BAHANBA fit glisser la porte d’un placard et en retira, dans le creux de ses longues mains, la coupe de verre où reposait le papillon de Bombay. Le vétéran était couché sur un lit de coton. Ses ailes sublimes, faites pour vivre un jour, s’étaient brisées, usées, étaient parties en poussière. Il n’en restait que des moignons, qu’il essayait parfois d’agiter. Au lieu d’un vol, cela faisait un tremblement…

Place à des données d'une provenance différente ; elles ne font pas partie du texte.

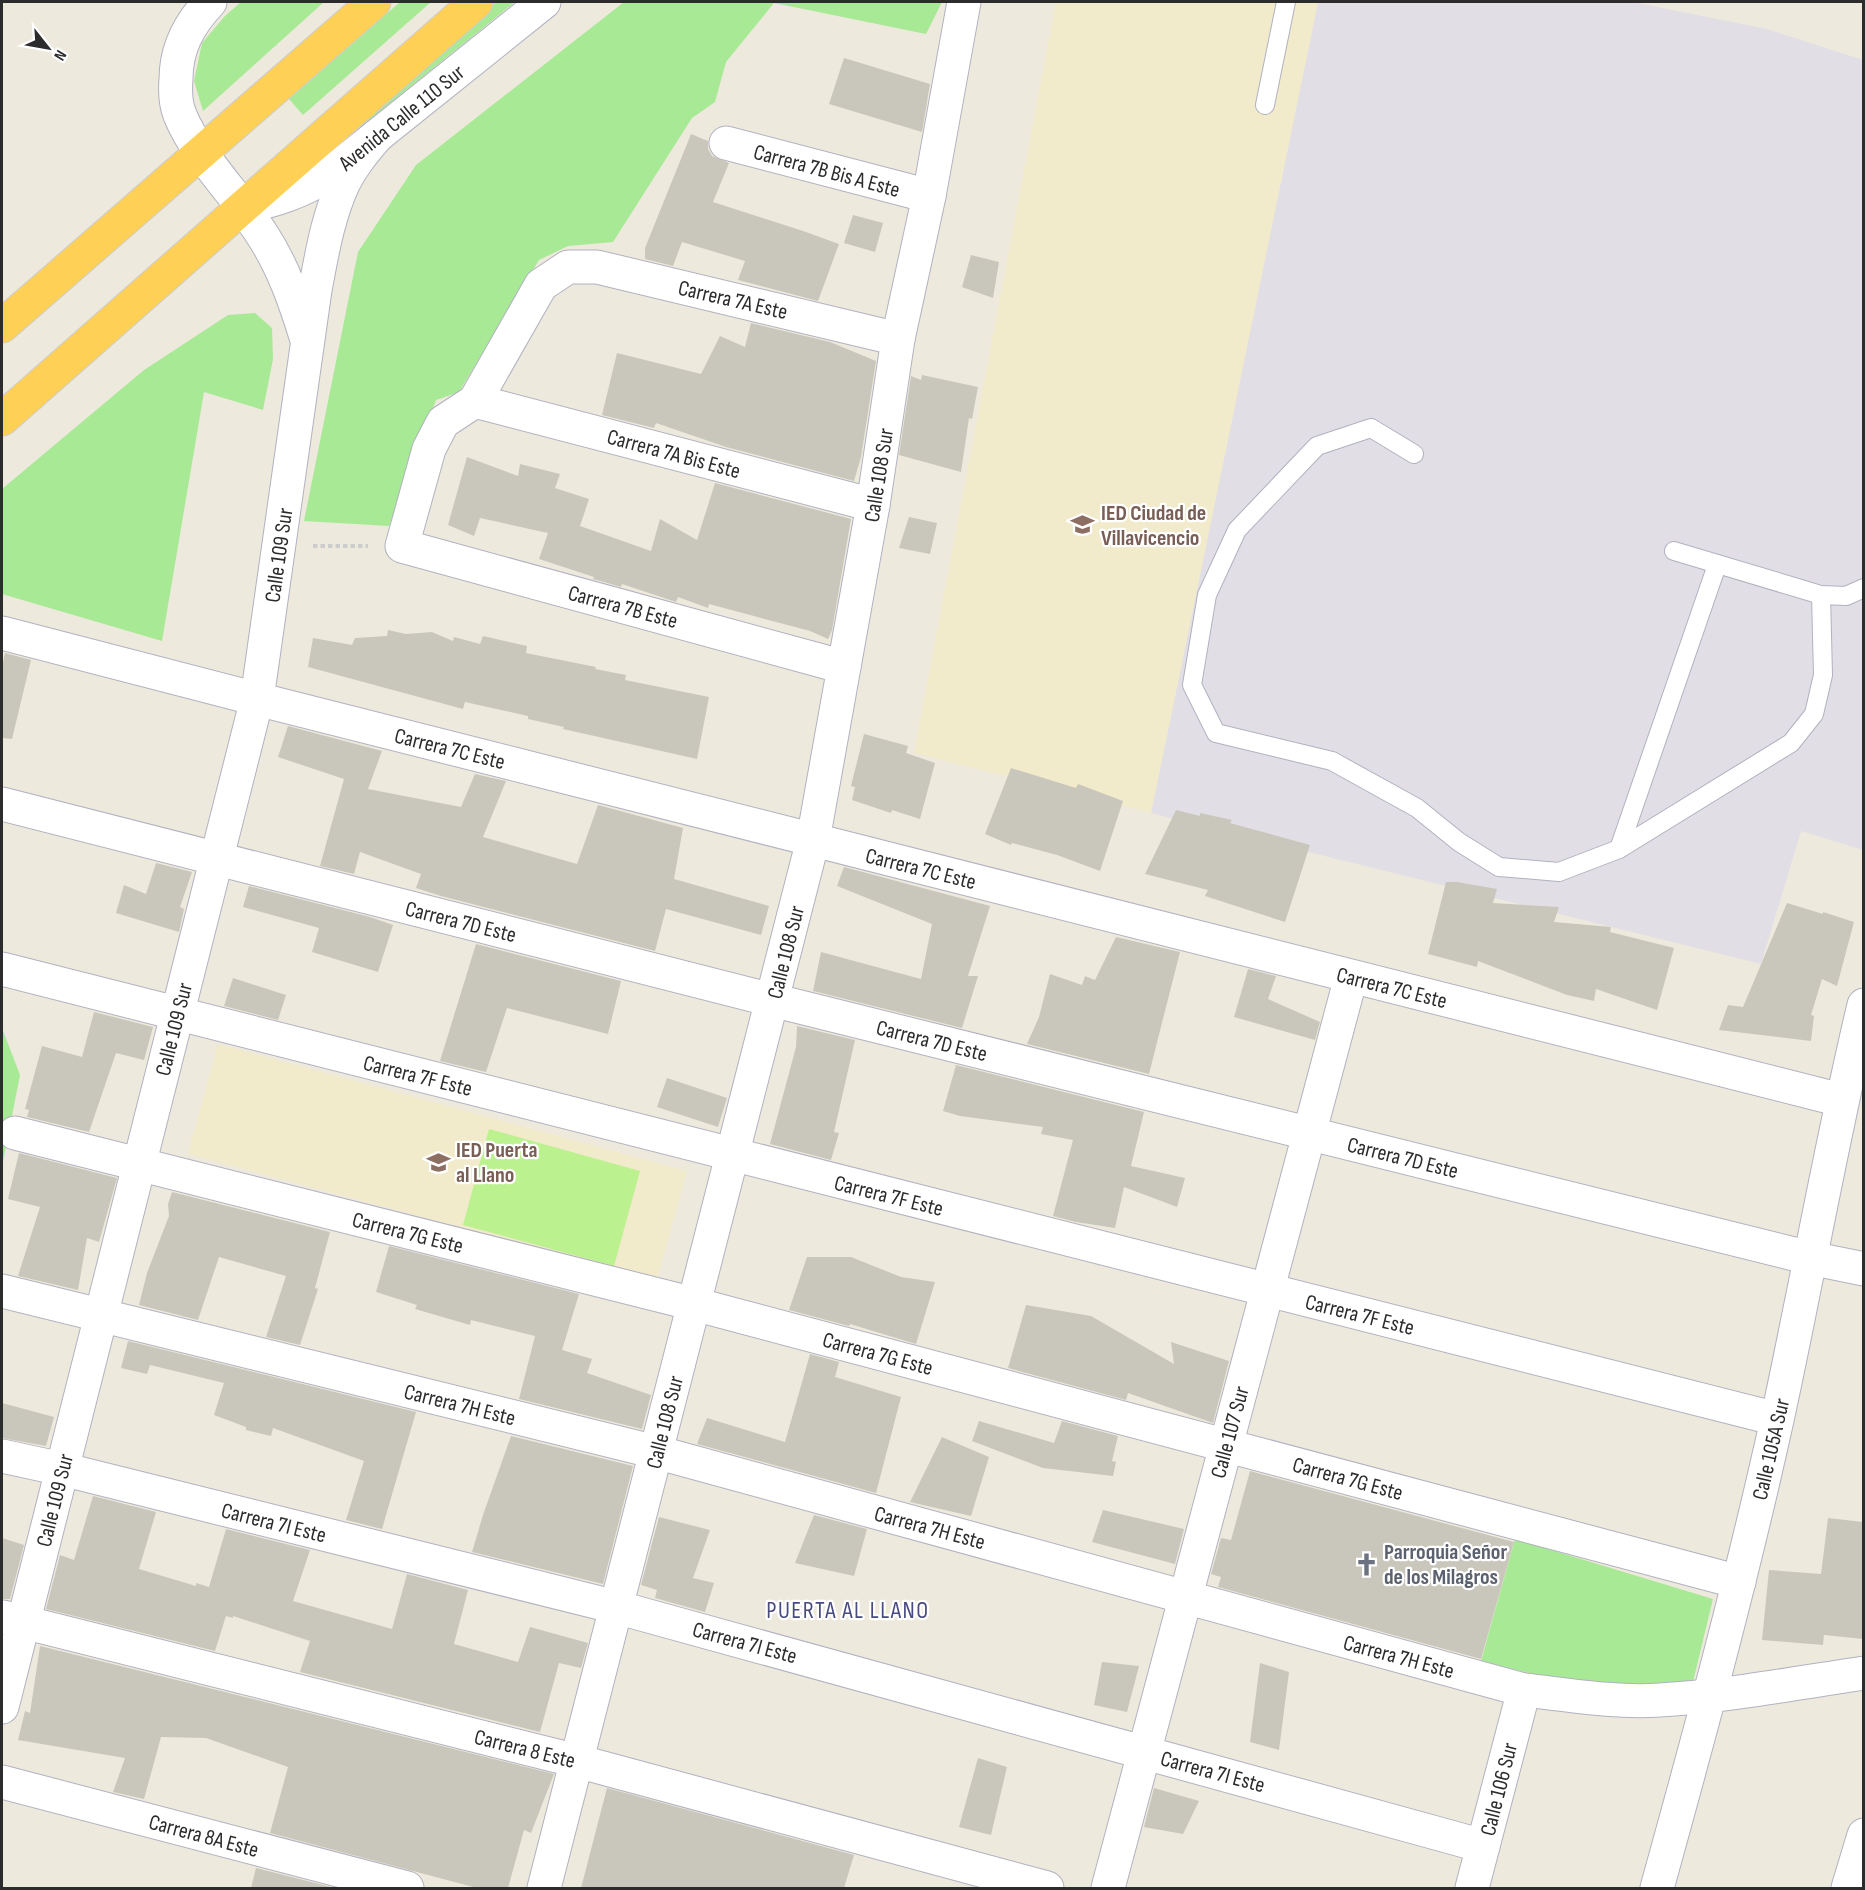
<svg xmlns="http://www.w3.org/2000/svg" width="1865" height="1890" font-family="'Sofia Sans Condensed',sans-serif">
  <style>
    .industrial { fill: #e1dee6 }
    .education { fill: #f1eacb }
    .green { fill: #a7e995 }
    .pitch { fill: #bcf190 }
    .building { fill: #c9c7bb }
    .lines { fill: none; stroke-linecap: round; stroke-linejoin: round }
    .service-casing { stroke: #b1b2c0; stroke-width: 20 }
    .minor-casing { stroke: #b1b2c0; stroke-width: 35 }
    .tertiary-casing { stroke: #b1b2c0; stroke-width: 35 }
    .trunk-casing { stroke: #ccc; stroke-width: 35 }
    .path { stroke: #ccc; stroke-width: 4; stroke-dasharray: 4.5 3; stroke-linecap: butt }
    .service { stroke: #fff; stroke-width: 18 }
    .minor { stroke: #fff; stroke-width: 33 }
    .tertiary { stroke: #fff; stroke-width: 33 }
    .trunk { stroke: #fed056; stroke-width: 33 }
    .labels { text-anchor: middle; stroke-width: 4.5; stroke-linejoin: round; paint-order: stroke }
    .street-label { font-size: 22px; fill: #2c2c2c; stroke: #fff }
    .education-label { font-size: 22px; font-weight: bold; fill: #785e54; stroke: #fff; text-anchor: start }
    .worship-label { font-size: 22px; font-weight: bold; fill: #5b616d; stroke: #fff; text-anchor: start }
    .neighbourhood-label { font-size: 24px; letter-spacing: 1.5px; fill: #484b80; stroke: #fff }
  </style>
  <rect width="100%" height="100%" fill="#eee9dd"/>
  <polygon class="industrial" points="1318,2 1632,2 1767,29 1863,60 1863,850 1801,831 1761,964 1151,813"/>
  <g class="education">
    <polygon points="1056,2 1318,2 1151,813 914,753"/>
    <polygon points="218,1044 687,1171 657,1280 188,1154"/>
  </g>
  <g class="green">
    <polygon points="241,2 324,2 203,111 194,81 202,43 225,16"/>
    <polygon points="400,2 431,2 303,115 289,99"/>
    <polygon points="496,2 515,2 316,163"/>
    <polygon points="624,2 942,2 926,34 774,3 726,62 715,102 692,118 613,242 568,246 539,260 459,392 436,400 389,526 304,521 358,252 416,165"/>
    <polygon points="255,313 272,328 273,359 263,410 204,392 162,641 2,594 2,489 144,370 228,315"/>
    <polygon points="2,1028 20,1075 2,1167"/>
    <polygon points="1515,1539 1713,1599 1692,1686 1613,1685 1537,1675 1481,1661"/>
  </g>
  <polygon class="pitch" points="489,1129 640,1171 614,1266 463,1225"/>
  <g class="building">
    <polygon points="844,58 930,84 922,132 829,104"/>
    <polygon points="691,134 708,141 708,149 712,156 729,163 713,202 803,231 839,244 818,301 738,280 745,261 682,242 673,266 645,259 645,248"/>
    <polygon points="853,215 883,223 875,252 844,243"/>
    <polygon points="971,255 999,262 993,298 962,287"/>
    <polygon points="751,323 830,342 876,361 861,457 854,481 726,447 656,423 654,428 602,415 617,353 701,374 720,336 745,347"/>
    <polygon points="922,375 978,387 972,419 969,418 961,472 899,455 911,376 921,380"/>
    <polygon points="467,457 518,476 520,464 560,474 555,488 589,499 580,526 651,551 660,519 697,540 715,483 851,519 832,630 828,639 810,631 709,604 708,608 678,597 676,602 622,584 621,587 597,580 593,579 594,577 539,559 548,533 480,518 474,536 448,525"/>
    <polygon points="909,517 937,523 930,554 899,548"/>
    <polygon points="388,630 406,634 432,632 453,641 454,637 480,644 483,636 527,646 526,653 596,667 595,669 626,675 625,680 709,697 697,759 563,729 564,727 528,719 528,716 465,702 463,709 308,667 313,638 352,645 355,638 387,636"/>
    <polygon points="5,653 31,660 12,739 2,738 2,667"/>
    <polygon points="288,726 382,751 368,789 461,807 475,774 506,781 483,837 577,864 598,805 683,828 674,879 769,906 761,935 666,909 655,951 441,896 416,888 421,874 360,852 354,874 320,866 344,779 278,757"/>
    <polygon points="864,734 908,746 906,753 935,763 920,819 892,810 891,813 852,800 855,787 851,786"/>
    <polygon points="1011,768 1076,788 1078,784 1123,801 1100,871 1057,855 1012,843 1011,845 985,834"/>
    <polygon points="1176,810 1200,816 1200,813 1232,820 1230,823 1310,845 1285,922 1205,896 1208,890 1145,874"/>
    <polygon points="156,863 192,872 180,907 184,909 179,932 116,913 124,885 146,894"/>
    <polygon points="844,867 990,906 968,976 978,976 962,1028 813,991 821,952 921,979 932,924 837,886"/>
    <polygon points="1446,882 1457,882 1497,889 1493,903 1559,907 1554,922 1611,927 1610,932 1674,948 1657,1010 1596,989 1594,1001 1567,995 1478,961 1477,967 1428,954"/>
    <polygon points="249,886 370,917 393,925 378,972 312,952 319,928 243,907"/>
    <polygon points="1787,903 1823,914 1823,912 1854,922 1837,986 1822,979 1811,1015 1814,1016 1811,1041 1719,1030 1728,1005 1743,1007"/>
    <polygon points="1116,937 1180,952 1149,1074 1027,1044 1039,1017 1050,974 1082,985 1085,976 1095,980"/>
    <polygon points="476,944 621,981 608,1034 507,1008 486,1072 440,1061"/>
    <polygon points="1248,969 1276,976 1268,999 1320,1022 1315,1040 1234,1017"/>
    <polygon points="233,978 286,995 278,1020 224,1006"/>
    <polygon points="94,1012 153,1027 144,1060 116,1053 89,1132 27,1117 29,1110 25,1109 42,1046 82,1057"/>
    <polygon points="797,1026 855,1040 834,1132 839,1133 831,1160 770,1144 796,1047"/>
    <polygon points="956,1065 1144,1112 1131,1166 1185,1178 1177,1207 1124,1187 1115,1228 1076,1222 1053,1216 1073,1140 1041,1134 1043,1127 960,1116 943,1111"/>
    <polygon points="667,1078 727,1098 718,1127 657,1107"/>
    <polygon points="19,1153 117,1178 99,1242 87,1238 78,1290 18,1276 40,1207 8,1199"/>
    <polygon points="172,1192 330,1232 315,1288 318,1289 300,1345 266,1337 286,1276 219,1257 198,1320 139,1305 147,1273 169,1216 168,1204"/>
    <polygon points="389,1246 579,1294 562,1350 592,1359 587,1373 651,1395 642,1429 519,1399 535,1336 471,1320 470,1325 415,1309 417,1305 376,1292"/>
    <polygon points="807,1257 851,1257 901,1277 935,1282 916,1344 850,1324 849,1326 789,1310"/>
    <polygon points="1026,1305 1091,1316 1174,1364 1171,1342 1229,1361 1213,1423 1128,1393 1126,1400 1008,1368"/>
    <polygon points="128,1341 416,1412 382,1529 346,1520 364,1461 273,1428 271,1436 246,1430 246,1427 214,1415 224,1383 150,1365 147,1374 121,1368"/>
    <polygon points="810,1354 839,1362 835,1377 901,1397 876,1493 697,1444 707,1418 785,1442"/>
    <polygon points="2,1403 54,1417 46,1446 2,1438"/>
    <polygon points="979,1421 1054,1443 1062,1421 1118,1436 1112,1461 1116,1462 1113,1476 1043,1468 972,1441"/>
    <polygon points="511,1436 633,1466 603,1584 472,1552 483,1515"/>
    <polygon points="942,1437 989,1457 971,1516 910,1502"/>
    <polygon points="1250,1471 1514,1542 1481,1659 1218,1587 1221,1577 1211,1574 1221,1538 1231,1540"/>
    <polygon points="93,1496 156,1512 139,1569 196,1586 196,1583 209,1587 226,1529 310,1550 293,1601 392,1629 407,1574 468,1590 454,1644 518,1662 530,1627 588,1643 581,1668 559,1663 540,1732 300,1672 310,1641 233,1616 233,1618 226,1616 215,1651 46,1609 60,1555 74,1560"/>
    <polygon points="1103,1510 1184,1529 1175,1564 1092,1542"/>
    <polygon points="814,1515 867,1529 854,1576 795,1563"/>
    <polygon points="659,1517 710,1530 693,1578 714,1583 705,1612 655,1598 657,1590 641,1585"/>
    <polygon points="1828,1518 1863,1522 1863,1639 1824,1635 1823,1645 1762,1640 1769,1570 1821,1574"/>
    <polygon points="2,1538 24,1545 10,1599 2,1599"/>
    <polygon points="40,1646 554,1774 531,1833 524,1830 508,1888 477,1888 270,1833 288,1767 206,1738 161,1737 144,1799 113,1792 125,1758 18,1740 25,1711 30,1713"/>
    <polygon points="1102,1662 1139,1666 1127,1712 1094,1705"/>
    <polygon points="1260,1663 1289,1672 1279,1750 1250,1742"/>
    <polygon points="978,1758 1007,1767 991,1835 959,1827"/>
    <polygon points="607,1788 854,1855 844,1888 581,1888"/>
    <polygon points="1154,1788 1199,1801 1183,1834 1144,1827"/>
    <polygon points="256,1868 335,1888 251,1888"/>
  </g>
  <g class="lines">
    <defs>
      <g id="service">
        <polyline points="1265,105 1286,2"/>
        <polyline points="1414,454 1371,428 1317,446 1237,530 1207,595 1192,685 1216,733 1332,761 1417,808 1459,842 1499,867 1559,872 1619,849 1791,743 1814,714 1823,675 1821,595"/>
        <polyline points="1674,551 1821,595 1846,596 1864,588"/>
        <polyline points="1619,849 1717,565"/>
      </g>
      <g id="minor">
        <polyline points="726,143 929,196"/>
        <polyline points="475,401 873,505"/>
        <polyline points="2,633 257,699 2,1707"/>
        <polyline points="844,667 402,546 429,449 443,422 475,401 541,285 568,267 597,267 898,339"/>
        <polyline points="2,804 772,1000 1810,1258 1864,1269"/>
        <polyline points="813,840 873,505 898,339 929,196 964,2"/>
        <polyline points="2,969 1777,1419"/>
        <polyline points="15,1133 694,1304 1739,1582"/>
        <path d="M2,1291L656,1452L1524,1690C1569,1695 1615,1703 1660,1700C1728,1696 1796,1683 1864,1673"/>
        <polyline points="2,1456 62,1469 616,1607 1483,1846"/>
        <polyline points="3,1617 577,1761 1047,1888"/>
        <polyline points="2,1782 407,1888"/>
        <polyline points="1108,1888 1351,977"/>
        <polyline points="1472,1888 1524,1690"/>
        <polyline points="1848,1888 1864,1835"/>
      </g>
      <g id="tertiary">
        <path d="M210,2C189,24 176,48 176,79C175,91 175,103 180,115C197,157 238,196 263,236C283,267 295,301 306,337"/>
        <path d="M377,136C365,150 353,164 344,182C328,216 322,253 315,290L257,699L1841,1100"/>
        <path d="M244,207C276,200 298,193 327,176L544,2"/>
        <polyline points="544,1888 813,840"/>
        <path d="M1657,1888C1700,1733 1742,1578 1777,1420C1807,1282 1831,1143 1864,1005"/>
      </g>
      <g id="trunk">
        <polyline points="2,326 374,2"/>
        <polyline points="2,419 476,2"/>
      </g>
    </defs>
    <use href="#service" class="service-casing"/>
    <use href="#minor" class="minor-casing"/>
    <use href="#tertiary" class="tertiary-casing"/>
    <use href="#trunk" class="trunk-casing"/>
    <polyline class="path" points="313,546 368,546"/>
    <use href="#service" class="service"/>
    <use href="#minor" class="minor"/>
    <use href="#tertiary" class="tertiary"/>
    <use href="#trunk" class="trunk"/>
  </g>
  <defs>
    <symbol id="school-bare" viewBox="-9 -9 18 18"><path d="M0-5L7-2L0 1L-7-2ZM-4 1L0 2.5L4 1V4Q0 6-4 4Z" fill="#8d6e63" stroke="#fff" stroke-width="2.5" paint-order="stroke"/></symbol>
    <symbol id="church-bare" viewBox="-9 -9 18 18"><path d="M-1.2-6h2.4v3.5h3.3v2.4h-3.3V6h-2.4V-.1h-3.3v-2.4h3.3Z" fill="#6b7280" stroke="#fff" stroke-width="2.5" paint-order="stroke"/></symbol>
  </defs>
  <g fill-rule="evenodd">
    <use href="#school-bare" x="1066" y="508" width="33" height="33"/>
    <use href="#school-bare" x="422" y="1146" width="33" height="33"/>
    <use href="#church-bare" x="1350" y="1548" width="33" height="33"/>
  </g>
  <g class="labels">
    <g class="street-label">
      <text transform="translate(401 117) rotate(-39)" y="8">Avenida Calle 110 Sur</text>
      <text transform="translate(827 170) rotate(15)" y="8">Carrera 7B Bis A Este</text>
      <text transform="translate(733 299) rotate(13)" y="8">Carrera 7A Este</text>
      <text transform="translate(674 453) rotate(15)" y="8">Carrera 7A Bis Este</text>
      <text transform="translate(878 475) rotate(-81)" y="8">Calle 108 Sur</text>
      <text transform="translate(278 555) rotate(-82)" y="8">Calle 109 Sur</text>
      <text transform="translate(623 606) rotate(15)" y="8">Carrera 7B Este</text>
      <text transform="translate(450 748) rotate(14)" y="8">Carrera 7C Este</text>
      <text transform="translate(921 868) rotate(14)" y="8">Carrera 7C Este</text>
      <text transform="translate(461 921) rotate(14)" y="8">Carrera 7D Este</text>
      <text transform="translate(785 952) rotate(-76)" y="8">Calle 108 Sur</text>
      <text transform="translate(1392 987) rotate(14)" y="8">Carrera 7C Este</text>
      <text transform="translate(173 1029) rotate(-76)" y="8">Calle 109 Sur</text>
      <text transform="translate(932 1040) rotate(14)" y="8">Carrera 7D Este</text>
      <text transform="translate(418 1075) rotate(14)" y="8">Carrera 7F Este</text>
      <text transform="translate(1403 1157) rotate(14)" y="8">Carrera 7D Este</text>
      <text transform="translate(889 1195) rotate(14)" y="8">Carrera 7F Este</text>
      <text transform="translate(408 1232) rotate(14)" y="8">Carrera 7G Este</text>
      <text transform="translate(1360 1314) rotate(14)" y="8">Carrera 7F Este</text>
      <text transform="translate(878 1353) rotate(15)" y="8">Carrera 7G Este</text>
      <text transform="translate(460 1404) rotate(14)" y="8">Carrera 7H Este</text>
      <text transform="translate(664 1422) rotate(-76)" y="8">Calle 108 Sur</text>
      <text transform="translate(1229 1432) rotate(-75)" y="8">Calle 107 Sur</text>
      <text transform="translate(1770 1449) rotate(-77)" y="8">Calle 105A Sur</text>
      <text transform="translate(1348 1478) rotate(15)" y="8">Carrera 7G Este</text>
      <text transform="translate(54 1500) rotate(-76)" y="8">Calle 109 Sur</text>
      <text transform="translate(274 1522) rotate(14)" y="8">Carrera 7I Este</text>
      <text transform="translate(930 1527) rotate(15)" y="8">Carrera 7H Este</text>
      <text transform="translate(745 1642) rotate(15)" y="8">Carrera 7I Este</text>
      <text transform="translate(1399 1656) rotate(15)" y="8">Carrera 7H Este</text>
      <text transform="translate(525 1748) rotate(14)" y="8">Carrera 8 Este</text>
      <text transform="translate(1213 1771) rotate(15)" y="8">Carrera 7I Este</text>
      <text transform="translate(1498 1789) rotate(-76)" y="8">Calle 106 Sur</text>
      <text transform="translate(204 1835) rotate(15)" y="8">Carrera 8A Este</text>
    </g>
    <g class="education-label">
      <text x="1101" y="520">IED Ciudad de<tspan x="1101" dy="25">Villavicencio</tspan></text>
      <text x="456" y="1157">IED Puerta<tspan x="456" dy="25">al Llano</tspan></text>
    </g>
    <g class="worship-label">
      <text x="1384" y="1559">Parroquia Señor<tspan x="1384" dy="25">de los Milagros</tspan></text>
    </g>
    <g class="neighbourhood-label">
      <text x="848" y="1618">PUERTA AL LLANO</text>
    </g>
  </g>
  <rect width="1865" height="1890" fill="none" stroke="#2c2c2c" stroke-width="6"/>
  <g transform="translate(48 48) rotate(121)" stroke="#ffffff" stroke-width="4.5" paint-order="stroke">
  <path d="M0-4.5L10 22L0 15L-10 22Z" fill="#2c2c2c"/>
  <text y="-9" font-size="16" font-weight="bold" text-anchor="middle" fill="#2c2c2c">N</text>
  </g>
</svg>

De ses pattes frêles, brisées, ne demeuraient que des amorces qui bougeaient vaguement sur les côtés de son thorax. Sa trompe en spirale, qui se déroulait pour aller chercher le nectar au plus profond des fleurs, s’était rompue de plus en plus près de sa tête, et finalement jusqu’au ras. Mais il avait appris, progressivement, à se servir de ce qui lui en restait. Bahanba posa devant lui une lamelle de verre sur laquelle il avait laissé tomber une goutte d’eau miellée, vitaminée. Il souleva avec précautions la lamelle jusqu’à ce que la pointe de la tête de l’insecte effleurât le liquide. Les moignons d’ailes frémirent et la goutte d’eau, aspirée, disparut.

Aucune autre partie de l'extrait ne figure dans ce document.